Ceramides, which account for about 40% of intercellular lipids in the stratum corneum, are important in skin barrier function [1
]. A recent study found that UVB irradiation decreased skin ceramide content and increased ceramidase gene expression [14
]. With oral administration of purified GlcCer from plant extracts to hairless mice fed an HR-AD diet, a 2-fold increase in epidermal ceramide synthase gene expression has also been reported [7
]. Because of these previous findings, we decided to focus on stratum corneum ceramide content. In our study, we analyzed stratum corneum content of ceramides NS, NP, AS and AP, for which ceramide standards were available. The results showed a decrease in all measured ceramides at 3 days after UVB irradiation, but with oral administration of beet GlcCer, all of these decreases were reduced. Moreover, similar levels of stratum corneum ceramide content were seen in both the beet GlcCer group and the beet extract group, thus strongly suggesting that GlcCer in the beet extract contributed to these observed effects.
Haratake et al. reported epidermal cell hyperplasia followed by increased TEWL in UVB-irradiated hairless mice [15
]. The increase in TEWL was reduced by DNA synthesis inhibitors, and they concluded that epidermal hyperproliferation was associated with the epidermal barrier disturbance [15
]. TEWL reflects water loss from the body and is commonly used a parameter of skin barrier function. In our study, epidermal hyperplasia and increased TEWL were observed in the control group at 3 days after UVB irradiation. The effectiveness of purified GlcCer from plants in preventing TEWL has previously been reported in a hairless mouse model with barrier perturbation induced by single-dose UVB irradiation [8
], in a hairless mouse model with sodium dodecyl sulfate-induced skin roughness [5
], in a Mg-deficient diet-induced atopic dermatitis-like model [7
], and in a tape-stripped injured skin mouse model with regard to GlcCer from konjac and maize [7
]. However, there are few reports on GlcCer from beet. Haruta-Ono et al. reported on orally administered of sphingomyelin to the improvement of epidermal function in hairless mice [16
]. TEWL and stratum corneum water content of sphingomyelin-administered mice showed better values than the control group. Ceramide also increased. From these results, oral application of GlcCer and sphingomyelin may have a good effect on epidermal function.
In our study, although TEWL was slightly lower in the beet GlcCer group when compared with the control group, the difference was not statistically significant. Interestingly, however, oral administration of beet extract containing an equal amount of GlcCer, when compared to the control group, significantly reduced the increase in TEWL caused by UVB irradiation. In addition, there was earlier recovery of decreased stratum corneum water content. These results strongly suggest that constituents other than GlcCer in beet extract help protect against or restore UVB irradiation-induced skin barrier dysfunction.

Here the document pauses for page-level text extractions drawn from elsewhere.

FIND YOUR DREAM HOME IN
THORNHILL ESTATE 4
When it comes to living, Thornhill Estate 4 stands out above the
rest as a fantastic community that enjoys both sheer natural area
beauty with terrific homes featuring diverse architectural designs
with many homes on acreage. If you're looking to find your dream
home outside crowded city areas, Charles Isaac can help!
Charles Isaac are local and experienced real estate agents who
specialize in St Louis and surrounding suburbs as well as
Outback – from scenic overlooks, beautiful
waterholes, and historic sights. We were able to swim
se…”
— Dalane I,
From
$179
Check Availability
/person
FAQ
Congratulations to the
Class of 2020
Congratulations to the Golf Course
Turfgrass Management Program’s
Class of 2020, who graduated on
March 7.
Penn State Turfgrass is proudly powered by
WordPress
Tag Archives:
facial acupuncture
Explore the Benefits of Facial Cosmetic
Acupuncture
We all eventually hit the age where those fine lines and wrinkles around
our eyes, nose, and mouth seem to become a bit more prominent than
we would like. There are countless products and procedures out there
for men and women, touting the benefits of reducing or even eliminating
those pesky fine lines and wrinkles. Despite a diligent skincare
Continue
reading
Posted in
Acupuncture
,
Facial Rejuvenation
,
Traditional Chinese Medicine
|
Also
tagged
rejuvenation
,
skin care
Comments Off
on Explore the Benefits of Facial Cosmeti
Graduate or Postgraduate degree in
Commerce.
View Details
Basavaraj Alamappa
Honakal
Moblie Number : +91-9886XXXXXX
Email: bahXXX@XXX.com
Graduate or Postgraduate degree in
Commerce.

For example, beet-derived steryl glycosides, phytosterols and free fatty acids are present in beet extracts (described in Materials and Methods). Recent studies have reported that steryl glycosides and phytosterols inhibit UVB irradiation-induced inflammatory reactions (cytokines, matrix metalloproteinase production) in skin cells [17
]. In UVB-irradiated skin tissue, inflammatory cytokines and chemokines such as IL-1α, TNFα and IL-8 are released from keratinocytes [19
]. This is followed by activated lymphocyte infiltration into skin tissue, leading to an inflammatory reaction. Oral administration of beet extract may reduce skin barrier dysfunction after UVB irradiation more so than administration of GlcCer alone because phytosterols in beet extract prevent expansion of the inflammatory reaction in skin tissue after UVB irradiation. Confirmation of this hypothesis will require further studies.